Haven't installed a HD in 7 years .... most boxes wind up with 1 or more SSDs and 1 or more SSHDs for data storage.  Couple of dozen SSHDs installed; newest is 2 years old, oldest is 7 no failures to date.  Most boxes here are on 24/7 and Sleep is set to 60 minutes.  Drives are designed for specific purposes and firmware designed accordingly.  When you use the wrong type of drive in a specific environment, that's the worse thing you can do for your drives.  In server situations, no sense using sleep .... similarly using a  consumer drive in a server environment, can lead to prenmature failure as the very features that make it a good consumer drive, make it a poor server drive.  In a consumer environment, independent of sleep the head parking feature may be employed which protects the drive from vibration when a desk is bumped  for example.  Drives are rated for between 250k and 500k parking cyccles and an a server environment, this can be used up in just 3 months.   At 250k, if the heads park 120 times a day, it would use yp 250k cycles in about 5.7 years.


----------



## Beastie (Dec 12, 2017)

IME WD green are fine if you use them for the intended purposes. I have two 4TB greens that I've been using for 3 or 4 years, no problems at all so far.


----------



## Jetster (Dec 13, 2017)

John Naylor said:


> Haven't installed a HD in 7 years .... most boxes wind up with 1 or more SSDs and 1 or more SSHDs for data storage.  Couple of dozen SSHDs installed; newest is 2 years old, oldest is 7 no failures to date.  Most boxes here are on 24/7 and Sleep is set to 60 minutes.  Drives are designed for specific purposes and firmware designed accordingly.  When you use the wrong type of drive in a specific environment, that's the worse thing you can do for your drives.  In server situations, no sense using sleep .... similarly using a  consumer drive in a server environment, can lead to prenmature failure as the very features that make it a good consumer drive, make it a poor server drive.  In a consumer environment, independent of sleep the head parking feature may be employed which protects the drive from vibration when a desk is bumped  for example.  Drives are rated for between 250k and 500k parking cyccles and an a server environment, this can be used up in just 3 months.   At 250k, if the heads park 120 times a day, it would use yp 250k cycles in about 5.7 years.



Yeah, so SSHD are hard drives and go to sleep. The just have considerately less hesitation when they come out of sleep state.


----------



## Mussels (Dec 13, 2017)

rtwjunkie said:


> Yes, they were extremely aggressive with their sleep state, causing premature failure.





Regeneration said:


> I still have working WD Green drives on 2 systems.
> 
> With a small tool (WDIDLE3), its possible to disable the aggressive head parking feature, and save the drive from killing itself.

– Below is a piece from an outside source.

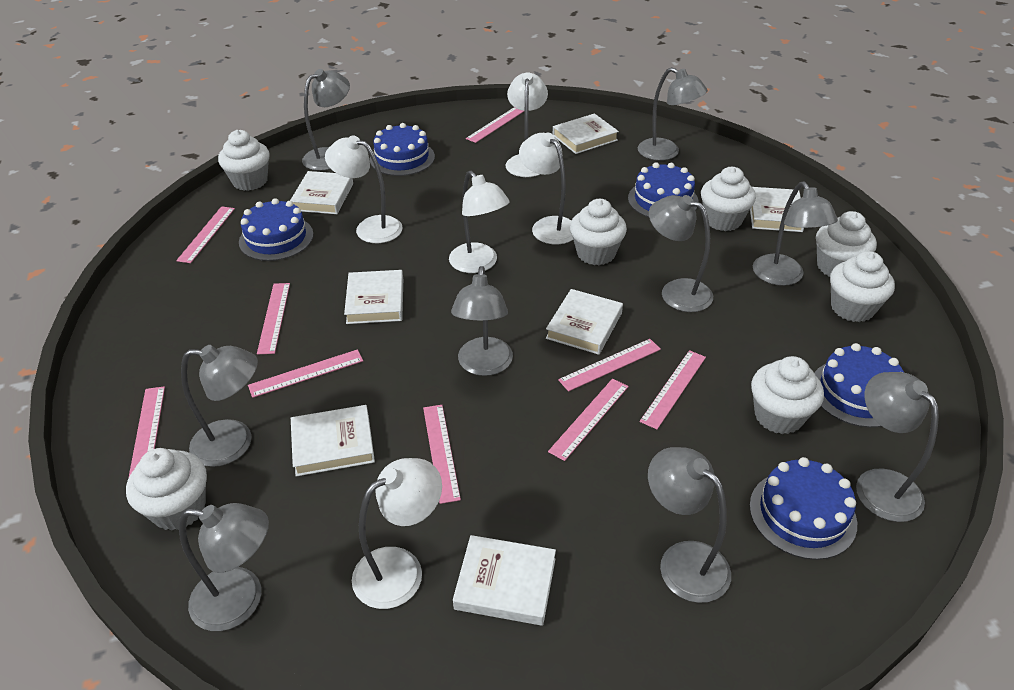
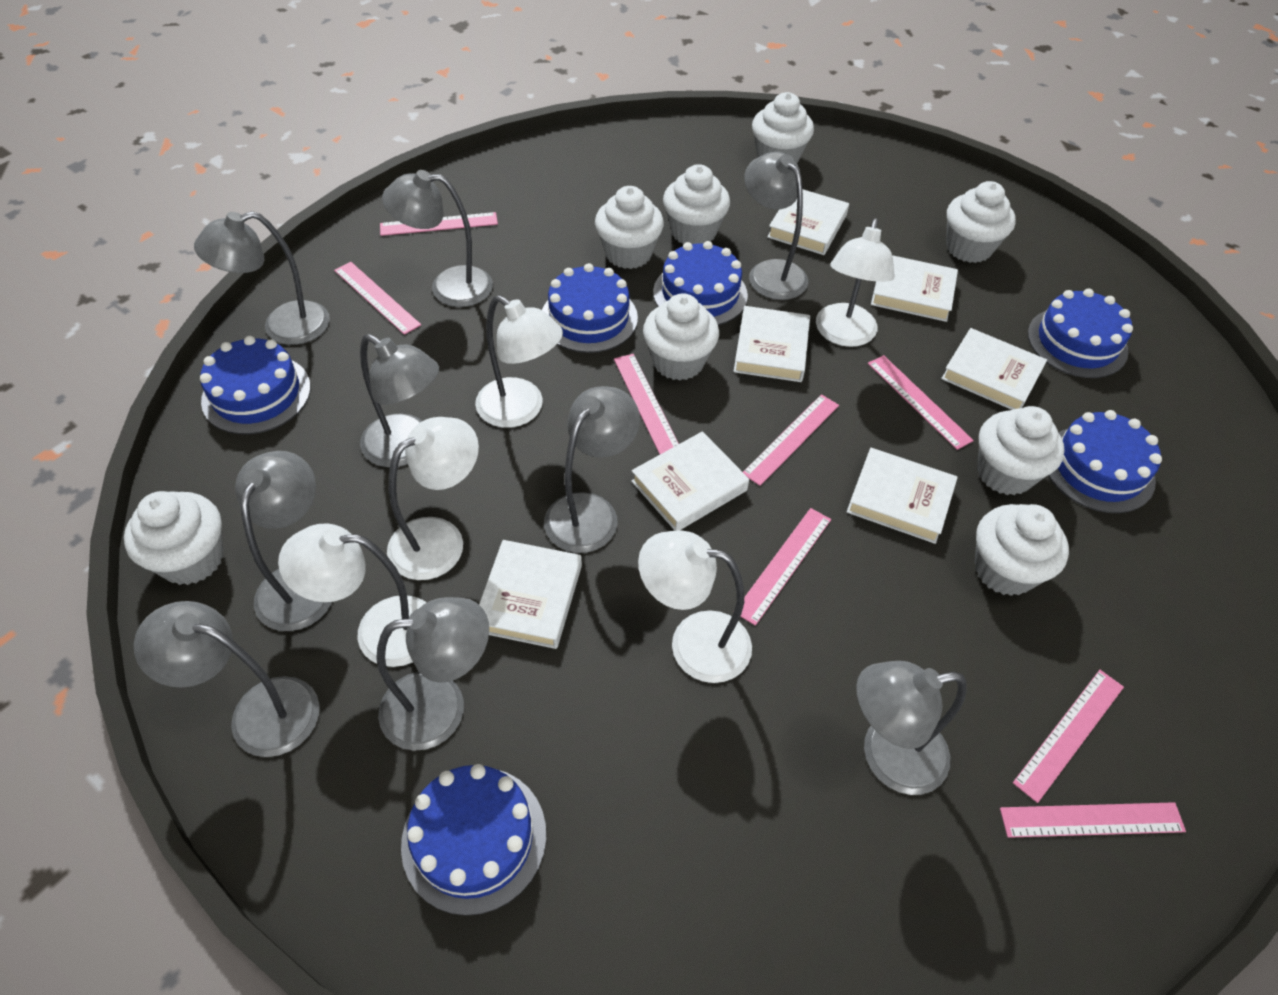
blue cake: [239,198,314,261] [370,123,435,176] [628,162,699,218] [749,457,857,560] [814,343,904,428] = 5 -> [200,336,311,434] [401,764,546,916] [542,263,638,353] [653,241,748,325] [1028,289,1133,378] [1048,410,1162,513] = 6
pink ruler: [129,386,165,477] [176,206,235,263] [248,349,363,398] [257,283,290,355] [423,405,461,504] [466,107,524,143] [548,378,629,461] [558,339,661,392] [639,350,706,429] = 9 -> [334,262,421,335] [380,212,498,236] [614,354,679,454] [740,508,831,626] [743,394,839,486] [868,355,974,450] [1000,802,1186,838] [1013,670,1124,803] = 8
white cupcake: [126,448,207,531] [218,130,269,191] [570,199,627,265] [701,167,756,231] [751,356,824,434] [816,211,877,277] [830,251,895,322] = 7 -> [124,491,224,585] [595,186,664,269] [643,293,719,381] [663,164,730,245] [752,92,814,163] [946,181,1016,263] [974,504,1069,596] [977,406,1065,495] = 8

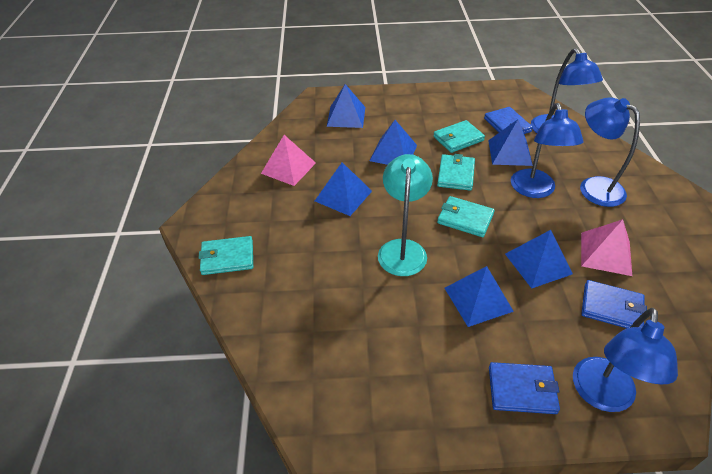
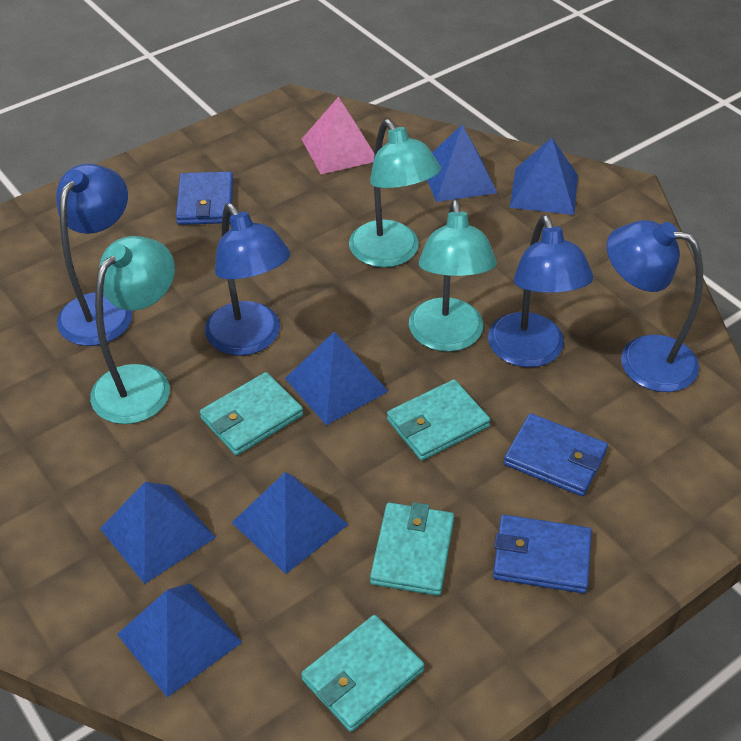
pink pyramid: [261,135,316,186] [581,219,632,276] = 2 -> [302,97,375,174] = 1
turquoise lamp: [378,154,433,276] = 1 -> [90,236,175,424] [349,119,441,268] [409,200,497,352] = 3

the only WD green still working for me is the 24/7 one from my NAS, that i used WDIDLE3 on to fix that stupid timer - all the ones i left at stock have given smart errors or failed outright


----------



## Komshija (Dec 14, 2017)

My HDD's "sleep" only when I shut down my PC. The problem is that I have to access files on my HDD's far too often to let them sleep and than wake/restart. I think that such process is going to wear-out HDD much faster. I also never put my PC to sleep, but rather leave it running if I plan to return quickly (eg. in 1 hour) or shut it down if I'm going somewhere or won't return for at least 1,5 or more hours.


----------